Exercise instructions: Rename every "catalogue / barcode" in the items below to "herbarium barcode" and copy the items otherwise unchanged.

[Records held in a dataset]
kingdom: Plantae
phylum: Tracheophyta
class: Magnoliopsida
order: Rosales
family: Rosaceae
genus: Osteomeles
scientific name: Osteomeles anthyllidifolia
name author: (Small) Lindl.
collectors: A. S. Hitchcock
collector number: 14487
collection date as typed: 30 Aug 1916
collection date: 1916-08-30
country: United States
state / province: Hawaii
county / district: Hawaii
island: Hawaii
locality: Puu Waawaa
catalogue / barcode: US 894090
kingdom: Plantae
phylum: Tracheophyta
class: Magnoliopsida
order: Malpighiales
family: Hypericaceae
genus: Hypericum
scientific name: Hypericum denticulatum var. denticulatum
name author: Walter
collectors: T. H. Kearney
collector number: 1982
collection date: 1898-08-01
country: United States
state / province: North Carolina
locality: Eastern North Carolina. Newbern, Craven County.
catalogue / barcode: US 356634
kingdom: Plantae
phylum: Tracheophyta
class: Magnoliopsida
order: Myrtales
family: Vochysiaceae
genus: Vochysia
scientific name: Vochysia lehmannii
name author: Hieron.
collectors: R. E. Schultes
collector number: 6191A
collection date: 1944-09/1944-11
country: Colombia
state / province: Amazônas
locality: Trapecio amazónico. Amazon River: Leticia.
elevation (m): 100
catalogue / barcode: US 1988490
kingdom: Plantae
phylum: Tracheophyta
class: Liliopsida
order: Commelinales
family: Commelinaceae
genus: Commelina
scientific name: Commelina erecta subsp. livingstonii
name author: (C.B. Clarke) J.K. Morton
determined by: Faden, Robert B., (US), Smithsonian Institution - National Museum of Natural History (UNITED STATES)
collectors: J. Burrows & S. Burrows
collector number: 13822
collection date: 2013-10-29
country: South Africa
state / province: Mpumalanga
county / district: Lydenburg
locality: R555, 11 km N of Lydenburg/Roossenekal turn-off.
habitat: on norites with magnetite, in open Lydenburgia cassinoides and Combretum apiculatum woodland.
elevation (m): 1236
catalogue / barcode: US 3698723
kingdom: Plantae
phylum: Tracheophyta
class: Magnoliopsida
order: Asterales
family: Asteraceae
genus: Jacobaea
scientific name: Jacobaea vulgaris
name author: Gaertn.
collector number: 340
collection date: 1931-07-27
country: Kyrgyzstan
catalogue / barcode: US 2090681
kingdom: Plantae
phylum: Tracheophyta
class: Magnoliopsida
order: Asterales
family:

Final answer:
kingdom: Plantae
phylum: Tracheophyta
class: Magnoliopsida
order: Rosales
family: Rosaceae
genus: Osteomeles
scientific name: Osteomeles anthyllidifolia
name author: (Small) Lindl.
collectors: A. S. Hitchcock
collector number: 14487
collection date as typed: 30 Aug 1916
collection date: 1916-08-30
country: United States
state / province: Hawaii
county / district: Hawaii
island: Hawaii
locality: Puu Waawaa
herbarium barcode: US 894090
kingdom: Plantae
phylum: Tracheophyta
class: Magnoliopsida
order: Malpighiales
family: Hypericaceae
genus: Hypericum
scientific name: Hypericum denticulatum var. denticulatum
name author: Walter
collectors: T. H. Kearney
collector number: 1982
collection date: 1898-08-01
country: United States
state / province: North Carolina
locality: Eastern North Carolina. Newbern, Craven County.
herbarium barcode: US 356634
kingdom: Plantae
phylum: Tracheophyta
class: Magnoliopsida
order: Myrtales
family: Vochysiaceae
genus: Vochysia
scientific name: Vochysia lehmannii
name author: Hieron.
collectors: R. E. Schultes
collector number: 6191A
collection date: 1944-09/1944-11
country: Colombia
state / province: Amazônas
locality: Trapecio amazónico. Amazon River: Leticia.
elevation (m): 100
herbarium barcode: US 1988490
kingdom: Plantae
phylum: Tracheophyta
class: Liliopsida
order: Commelinales
family: Commelinaceae
genus: Commelina
scientific name: Commelina erecta subsp. livingstonii
name author: (C.B. Clarke) J.K. Morton
determined by: Faden, Robert B., (US), Smithsonian Institution - National Museum of Natural History (UNITED STATES)
collectors: J. Burrows & S. Burrows
collector number: 13822
collection date: 2013-10-29
country: South Africa
state / province: Mpumalanga
county / district: Lydenburg
locality: R555, 11 km N of Lydenburg/Roossenekal turn-off.
habitat: on norites with magnetite, in open Lydenburgia cassinoides and Combretum apiculatum woodland.
elevation (m): 1236
herbarium barcode: US 3698723
kingdom: Plantae
phylum: Tracheophyta
class: Magnoliopsida
order: Asterales
family: Asteraceae
genus: Jacobaea
scientific name: Jacobaea vulgaris
name author: Gaertn.
collector number: 340
collection date: 1931-07-27
country: Kyrgyzstan
herbarium barcode: US 2090681
kingdom: Plantae
phylum: Tracheophyta
class: Magnoliopsida
order: Asterales
family:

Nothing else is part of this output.